3. Emergence Of Statistics As A Field

3.1 the role of world war ii.

Perhaps the greatest catalysts to the emergence of statistics as a field were two major social events: the Great Depression of the 1930s and World War II. In the United States, one of the responses to the depression was the development of large-scale probability-based surveys to measure employment and unemployment. This was followed by the institutionalization of sampling as part of the 1940 US decennial census. But with World War II raging in Europe and in Asia, mathematicians and statisticians were drawn into the war effort, and as a consequence they turned their attention to a broad array of new problems. In particular, multiple statistical groups were established in both England and the US specifically to develop new methods and to provide consulting. (See Wallis 1980, on statistical groups in the US; Barnard and Plackett 1985, for related efforts in the United Kingdom; and Fienberg 1985). These groups not only created imaginative new techniques such as sequential analysis and statistical decision theory, but they also developed a shared research agenda. That agenda led to a blossoming of statistics after the war, and in the 1950s and 1960s to the creation of departments of statistics at universities—from coast to coast in the US, and to a lesser extent in England and elsewhere.

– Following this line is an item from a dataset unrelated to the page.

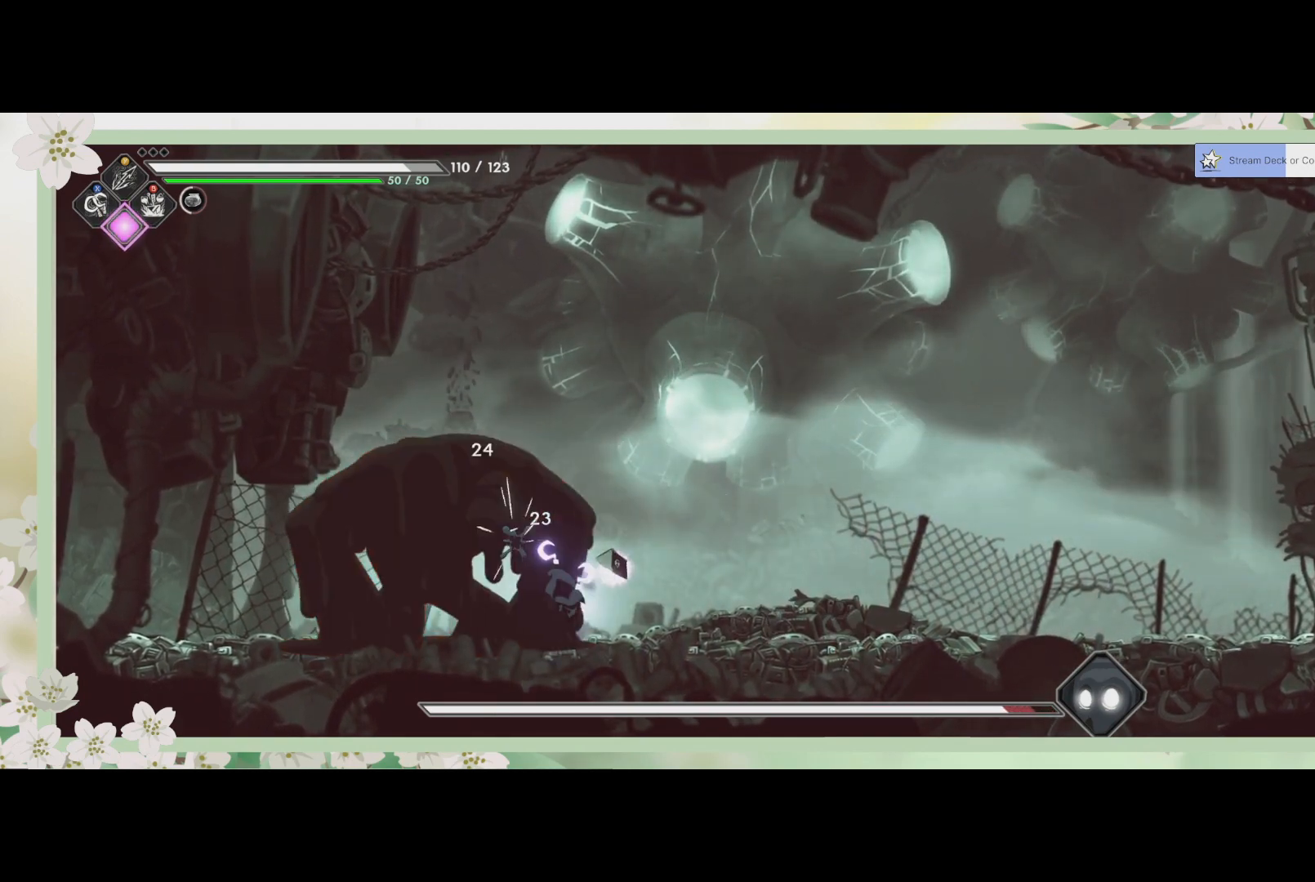
{"buttons": ["SQUARE"], "left_stick": "down-left", "events": [[67, "SQUARE", "up"], [67, "left_stick", "up"], [133, "SQUARE", "down"], [200, "SQUARE", "up"], [267, "SQUARE", "down"], [333, "SQUARE", "up"], [400, "left_stick", "down-left"], [500, "SQUARE", "down"]]}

3.2 The Neo-Bayesian Revival

Although inverse probability came under challenge in the 1920s and 1930s, it was not totally abandoned. John Maynard Keynes (1921) wrote A Treatise on Probability that was rooted in this tradition, and Frank Ramsey (1926) provided an early effort at justifying the subjective nature of prior distributions and suggested the importance of utility functions as an adjunct to statistical inference. Bruno de Finetti provided further development of these ideas in the 1930s, while Harold Jeffreys (1938) created a separate ‘objective’ development of these and other statistical ideas on inverse probability.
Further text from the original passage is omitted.